What this task involves:
The task calls for the lines from the start of the entries below through the line with "line: (511, 401) -> (495, 397), added", given again verbatim, with every picture dropped.

Data:
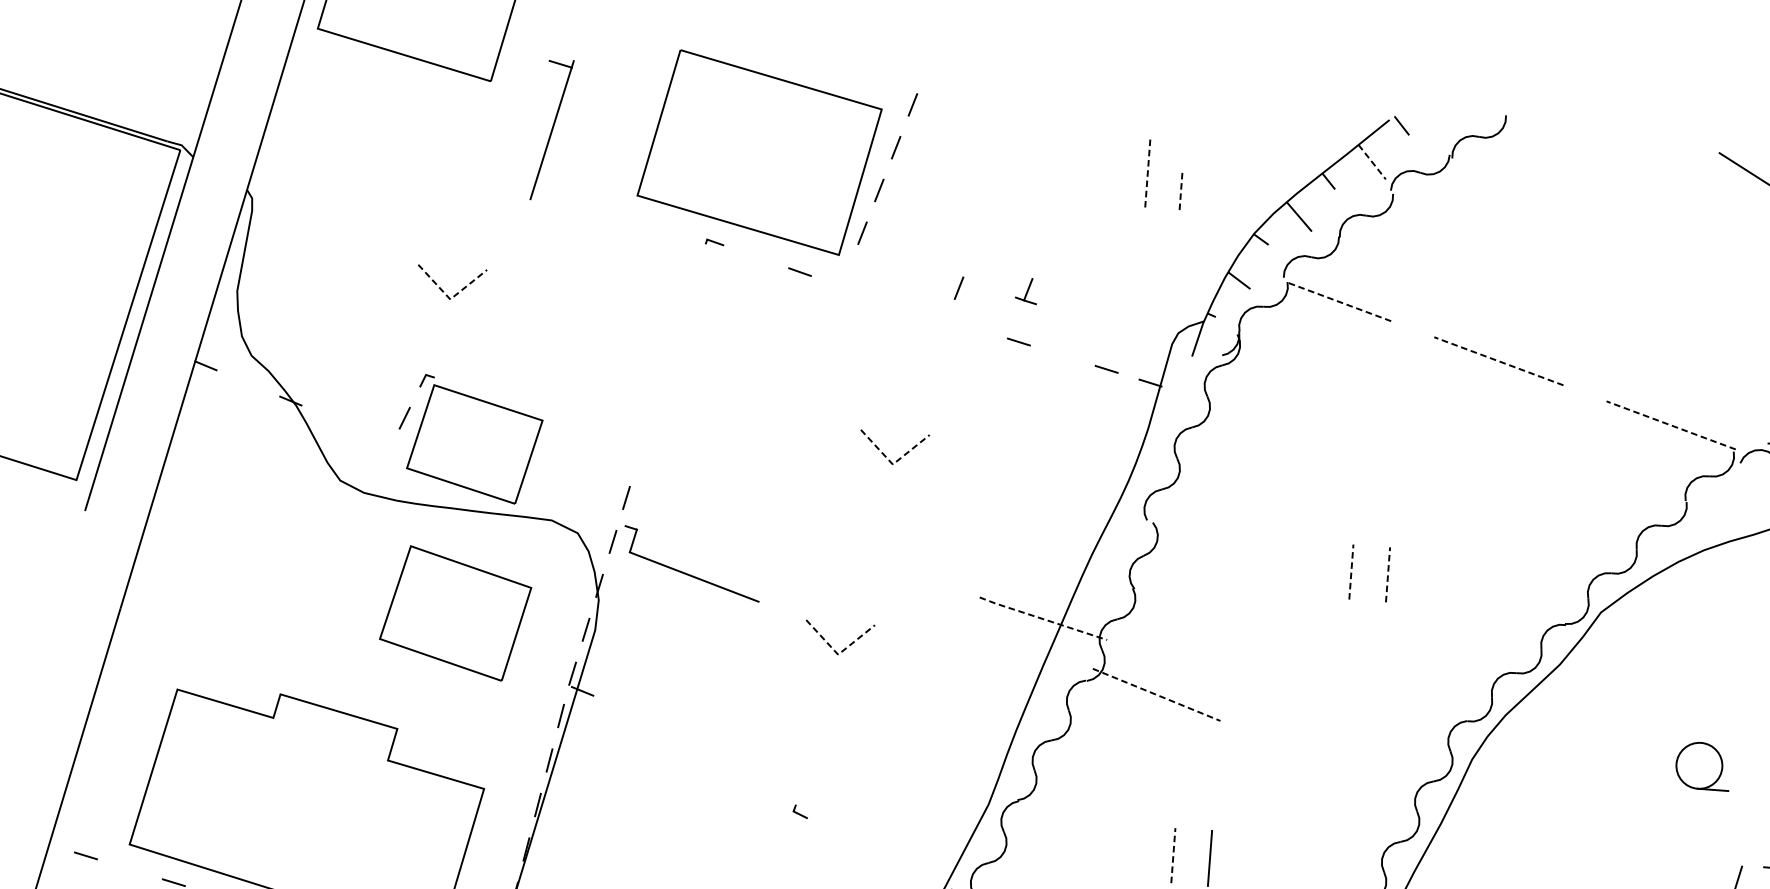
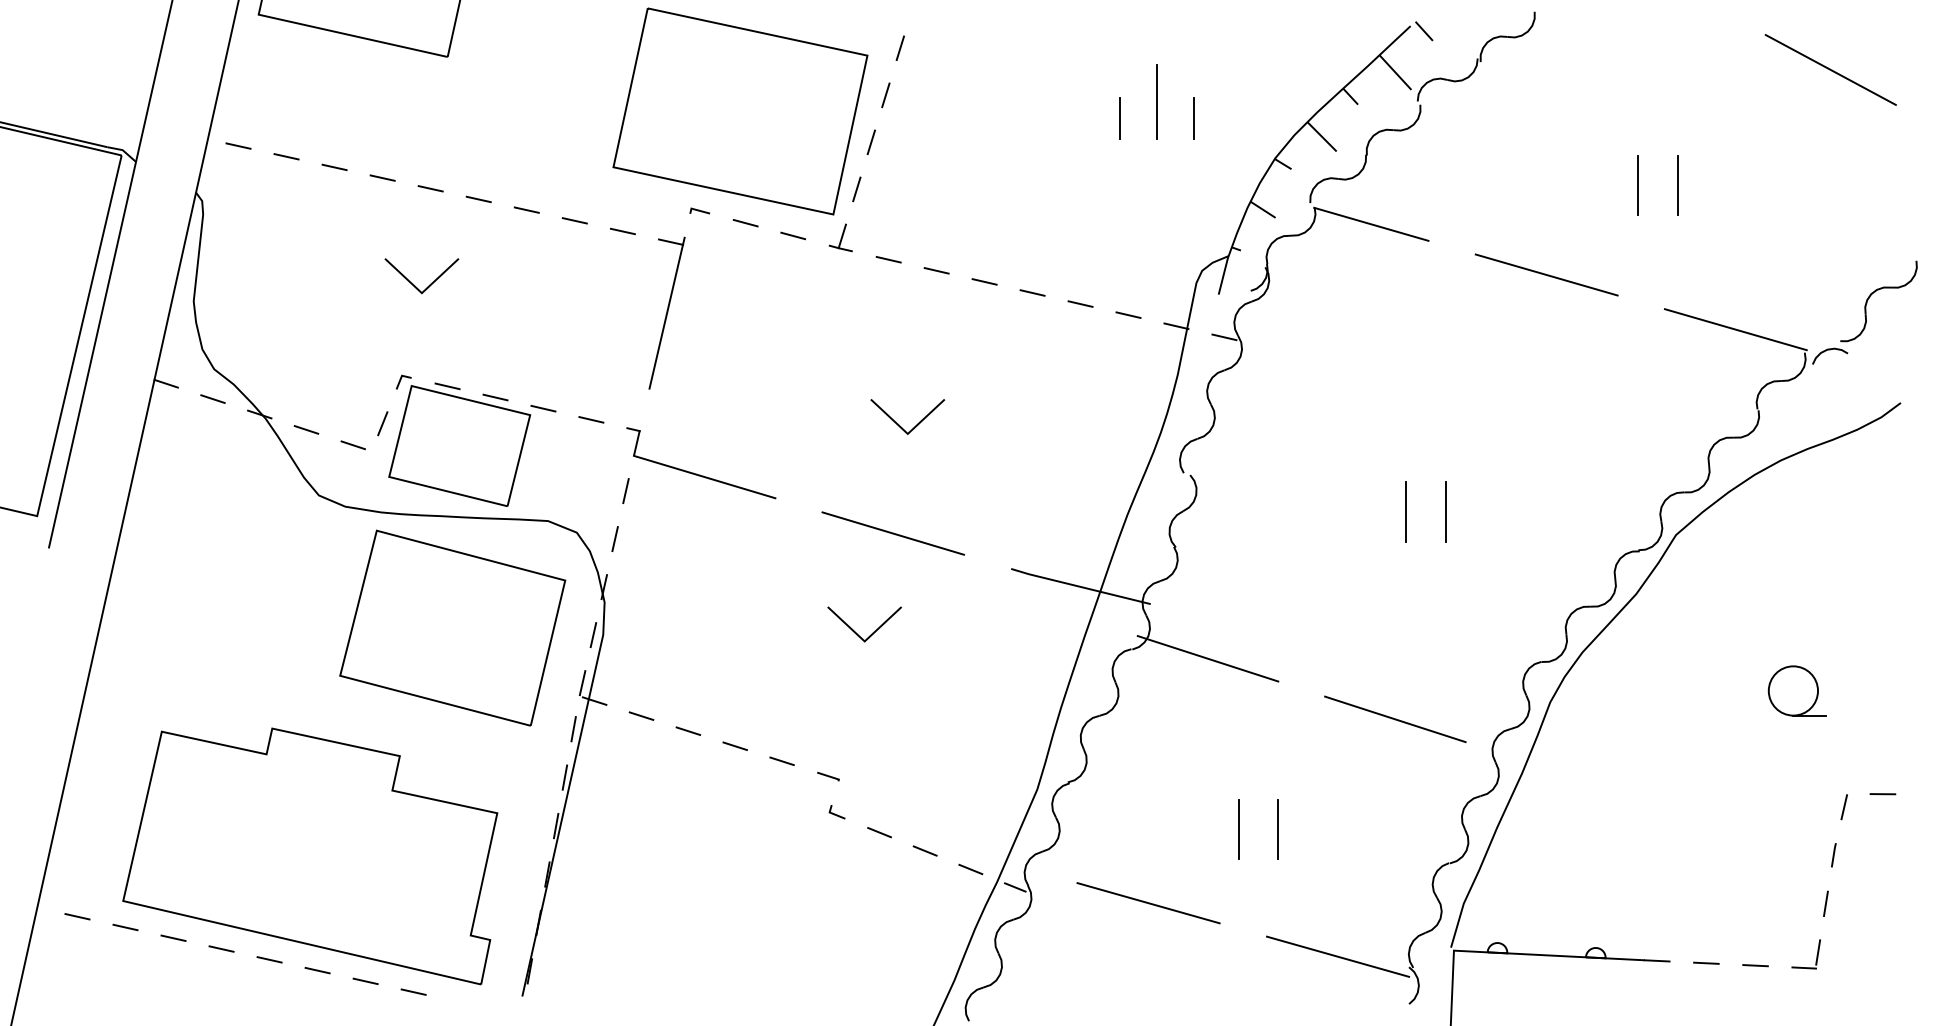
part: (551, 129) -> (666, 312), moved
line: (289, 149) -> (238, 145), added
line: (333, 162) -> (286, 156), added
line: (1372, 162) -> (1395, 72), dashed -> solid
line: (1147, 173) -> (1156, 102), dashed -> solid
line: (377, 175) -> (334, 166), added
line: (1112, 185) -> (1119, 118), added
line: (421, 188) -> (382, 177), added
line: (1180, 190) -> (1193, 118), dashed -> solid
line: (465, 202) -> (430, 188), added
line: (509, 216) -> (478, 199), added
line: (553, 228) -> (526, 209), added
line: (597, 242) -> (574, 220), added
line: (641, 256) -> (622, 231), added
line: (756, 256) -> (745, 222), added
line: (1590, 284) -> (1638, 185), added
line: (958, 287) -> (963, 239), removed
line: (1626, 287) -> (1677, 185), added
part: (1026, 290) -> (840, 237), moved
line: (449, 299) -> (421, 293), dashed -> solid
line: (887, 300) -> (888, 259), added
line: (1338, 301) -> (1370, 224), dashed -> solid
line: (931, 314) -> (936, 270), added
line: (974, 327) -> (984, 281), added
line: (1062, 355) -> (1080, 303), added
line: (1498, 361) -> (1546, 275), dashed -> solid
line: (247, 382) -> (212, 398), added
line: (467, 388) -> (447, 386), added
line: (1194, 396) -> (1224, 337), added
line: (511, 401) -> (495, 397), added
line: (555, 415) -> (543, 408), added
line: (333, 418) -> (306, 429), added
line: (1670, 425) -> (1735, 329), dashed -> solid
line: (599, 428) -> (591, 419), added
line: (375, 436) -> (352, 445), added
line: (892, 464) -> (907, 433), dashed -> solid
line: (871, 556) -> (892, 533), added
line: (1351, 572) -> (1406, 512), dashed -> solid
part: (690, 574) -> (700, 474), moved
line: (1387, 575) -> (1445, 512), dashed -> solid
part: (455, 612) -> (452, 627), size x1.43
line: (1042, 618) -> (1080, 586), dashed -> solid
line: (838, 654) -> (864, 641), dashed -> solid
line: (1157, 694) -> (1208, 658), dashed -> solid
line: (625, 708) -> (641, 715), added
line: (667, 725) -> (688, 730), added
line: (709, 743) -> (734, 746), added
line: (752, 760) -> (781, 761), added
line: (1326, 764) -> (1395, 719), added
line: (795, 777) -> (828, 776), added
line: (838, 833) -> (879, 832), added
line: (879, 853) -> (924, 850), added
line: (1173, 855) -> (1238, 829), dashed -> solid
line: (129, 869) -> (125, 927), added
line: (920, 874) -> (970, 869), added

Answer to this problem:
part: (551, 129) -> (666, 312), moved
line: (289, 149) -> (238, 145), added
line: (333, 162) -> (286, 156), added
line: (1372, 162) -> (1395, 72), dashed -> solid
line: (1147, 173) -> (1156, 102), dashed -> solid
line: (377, 175) -> (334, 166), added
line: (1112, 185) -> (1119, 118), added
line: (421, 188) -> (382, 177), added
line: (1180, 190) -> (1193, 118), dashed -> solid
line: (465, 202) -> (430, 188), added
line: (509, 216) -> (478, 199), added
line: (553, 228) -> (526, 209), added
line: (597, 242) -> (574, 220), added
line: (641, 256) -> (622, 231), added
line: (756, 256) -> (745, 222), added
line: (1590, 284) -> (1638, 185), added
line: (958, 287) -> (963, 239), removed
line: (1626, 287) -> (1677, 185), added
part: (1026, 290) -> (840, 237), moved
line: (449, 299) -> (421, 293), dashed -> solid
line: (887, 300) -> (888, 259), added
line: (1338, 301) -> (1370, 224), dashed -> solid
line: (931, 314) -> (936, 270), added
line: (974, 327) -> (984, 281), added
line: (1062, 355) -> (1080, 303), added
line: (1498, 361) -> (1546, 275), dashed -> solid
line: (247, 382) -> (212, 398), added
line: (467, 388) -> (447, 386), added
line: (1194, 396) -> (1224, 337), added
line: (511, 401) -> (495, 397), added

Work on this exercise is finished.